Defendant received the pension funds when they were sent to his current
address and deposited in his prison account. At that point, ERISA did not protect
the funds, and the state was free to seize and distribute the funds in accordance
with the procedures set forth in the SCFRA and the trial court’s order in this case.
[Abbott, 468 Mich at 157-158.]
-9-
Similarly, in Sweebe v Sweebe, 474 Mich 151, 152; 712 NW2d 708 (2006), the Michigan
Supreme Court considered whether the preemption provision in ERISA precluded the named
beneficiary on a life insurance policy from waiving the proceeds of the policy in a divorce
judgment. The Swebe Court acknowledged that ERISA mandates that a plan administrator
“distribute plan proceeds to the named beneficiary, [but that] the named beneficiary can then be
found to have waived the right to retain those proceeds.” Id. at 152. As relevant to this case, the
Sweebe Court observed that the preemption provision in ERISA, 29 USC § 1144(a), trumped all
state laws governing employee benefit plans. Sweebe, 474 Mich at 154. Moreover, the Sweebe
Court confirmed the legal principle set forth by federal statute that a plan administrator is
required to distribute proceeds of an insurance policy to the named beneficiary and recognized
that the Michigan Supreme Court could not “undermine” the plaintiff’s status as beneficiary
under any circumstances. Id. at 154-155. However, once the proceeds of the insurance policy
were paid out to the beneficiary, the Sweebe Court held that the issue of whether the plaintiff
lawfully renounced her interest in the proceeds in the judgment of divorce could be determined
“exclusively by Michigan law[.]” Id. at 155.

Entries —
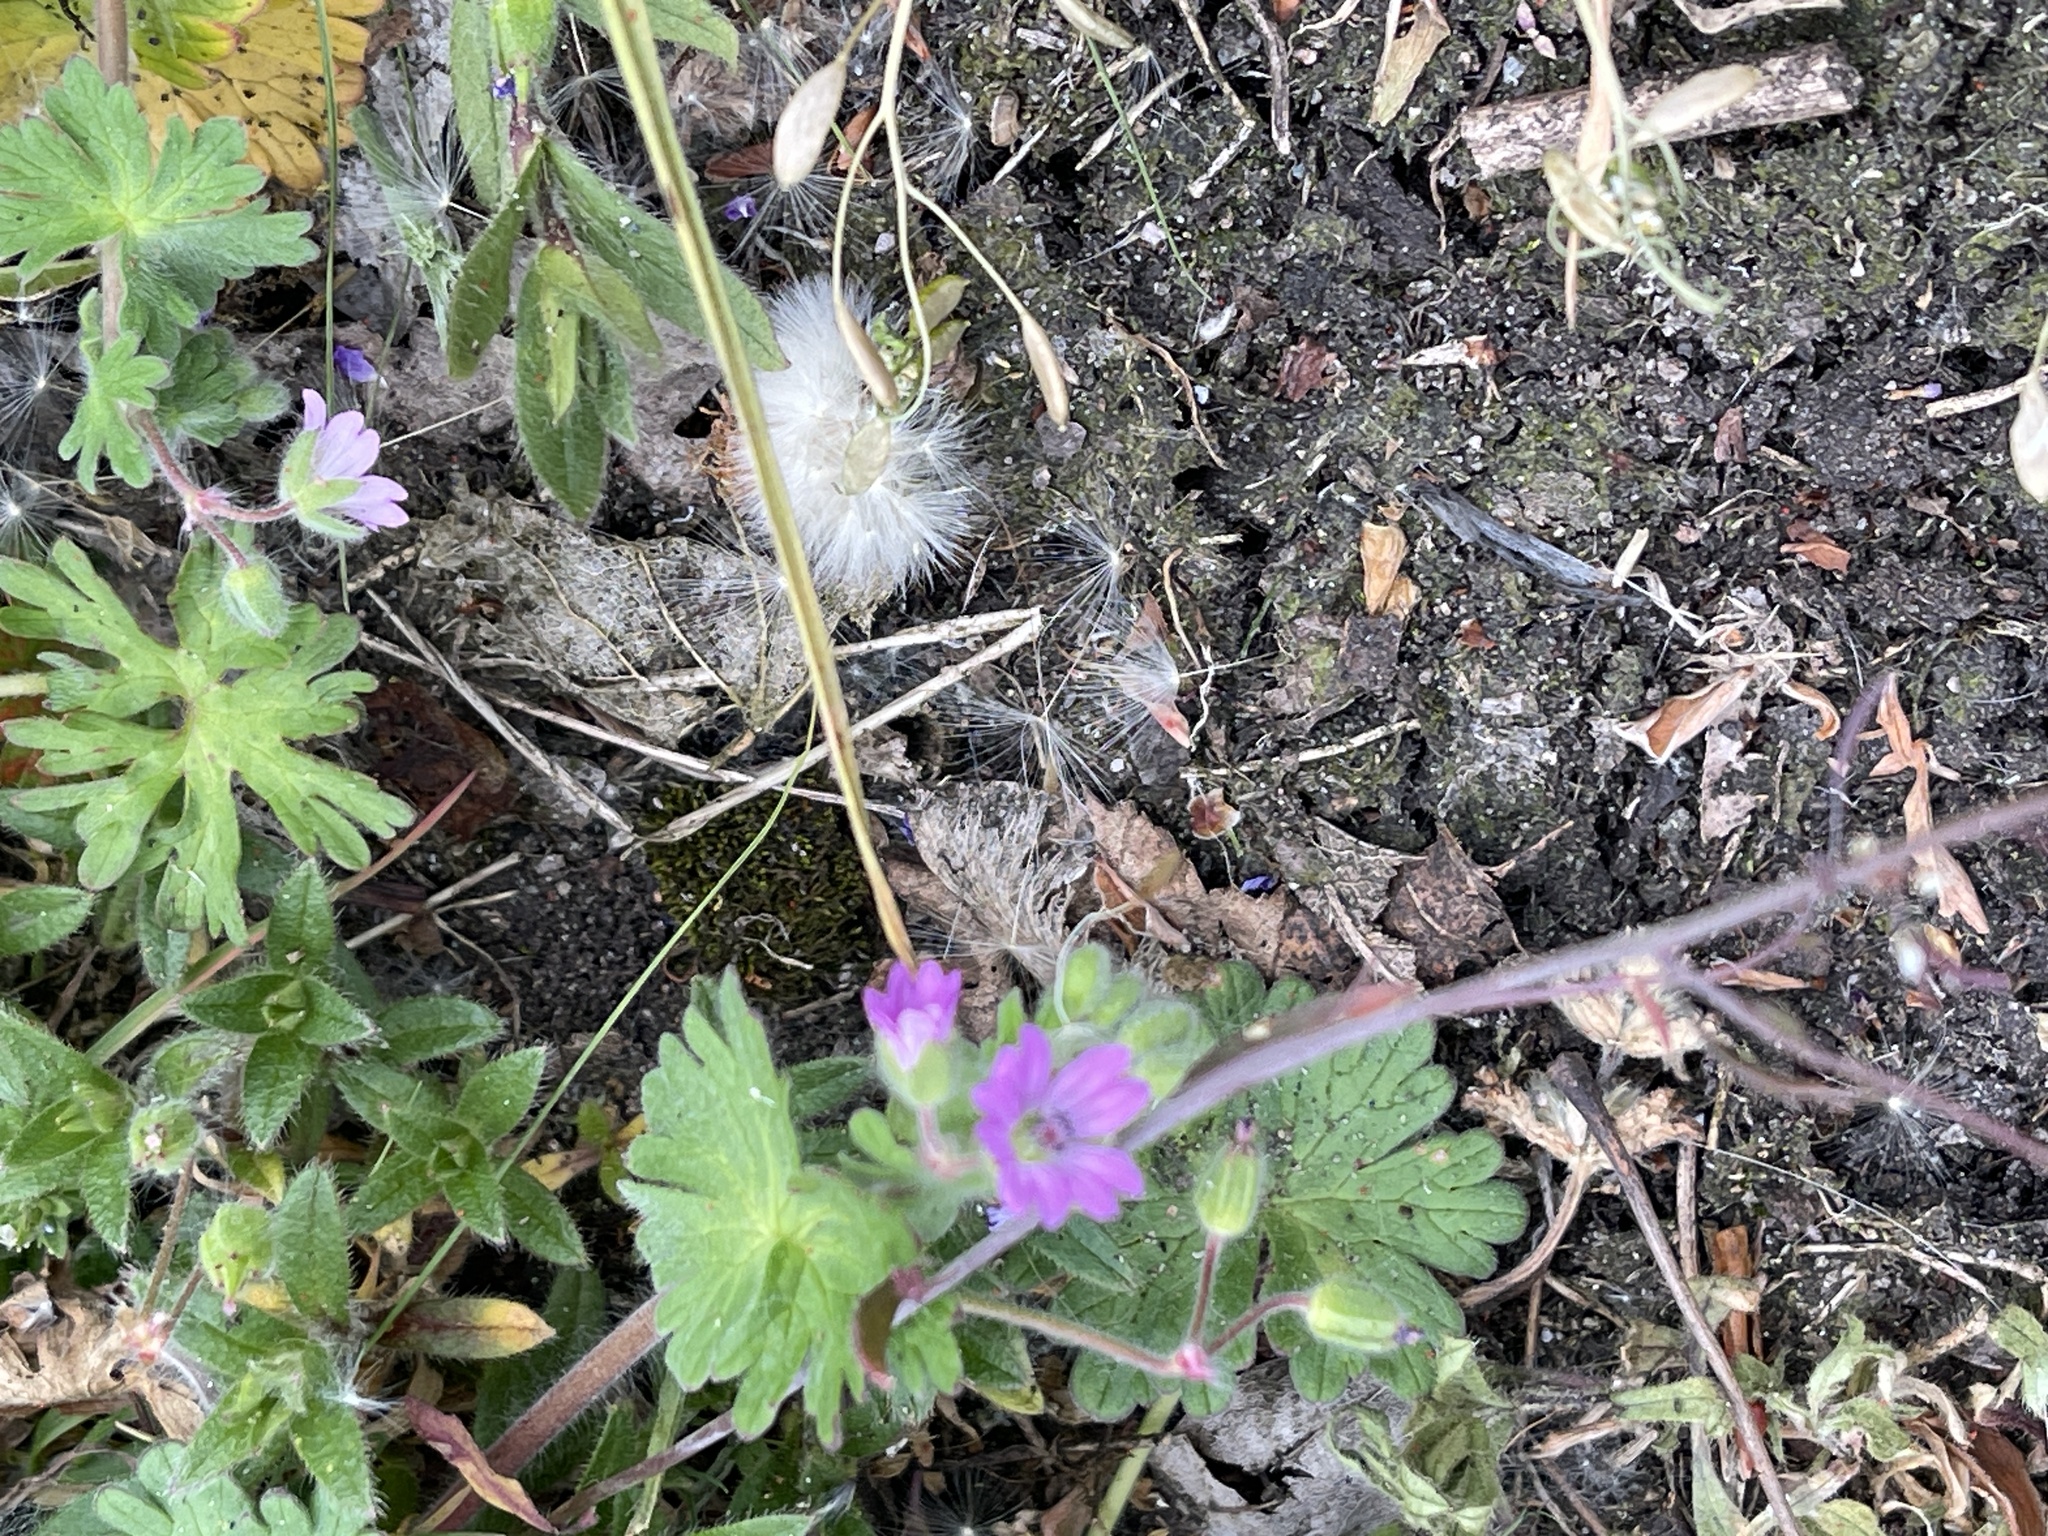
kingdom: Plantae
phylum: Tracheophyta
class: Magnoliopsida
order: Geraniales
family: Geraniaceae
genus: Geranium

---

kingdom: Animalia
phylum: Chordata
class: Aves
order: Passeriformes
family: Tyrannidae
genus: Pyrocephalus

What needs to be done — Could you go on with the court opinion excerpt on ERISA preemption, starting right after its last sentence?

The response —
Notable to this case, the Sweebe Court drew parallels to Abbott, recognizing that while
(1) a plan administrator is mandated by ERISA to pay out pension benefits to the named
beneficiary, (2) a beneficiary may also waive his or her interest in the proceeds, and (3) “[o]nce
the proceeds are distributed the consensual terms of a prior contractual agreement may prevent
the named beneficiary from retaining those proceeds.” Id. at 155-156. Specifically, the Sweebe
Court noted that “a valid waiver is not preempted by ERISA and should be enforced[,]” and that
this holding was in line with several federal court decisions and “consistent with numerous past
decisions by [the Michigan Supreme Court] recognizing that parties have a broad freedom to
contract.” Id. at 156. Where the plaintiff in Sweebe signed a provision in the judgment of
divorce extinguishing her rights to the decedent’s insurance contract or policy, the Sweebe Court
found that, as determined by Michigan law, the plaintiff had “clearly and unequivocally waived
her right to the plan proceeds.” Id. at 158. Accordingly, where the plan administrator had
already paid out the proceeds of the insurance policy to the plaintiff, “a claim could then be filed
against the named beneficiary alleging that she waived her right to retain the proceeds.” Id. at
158-159.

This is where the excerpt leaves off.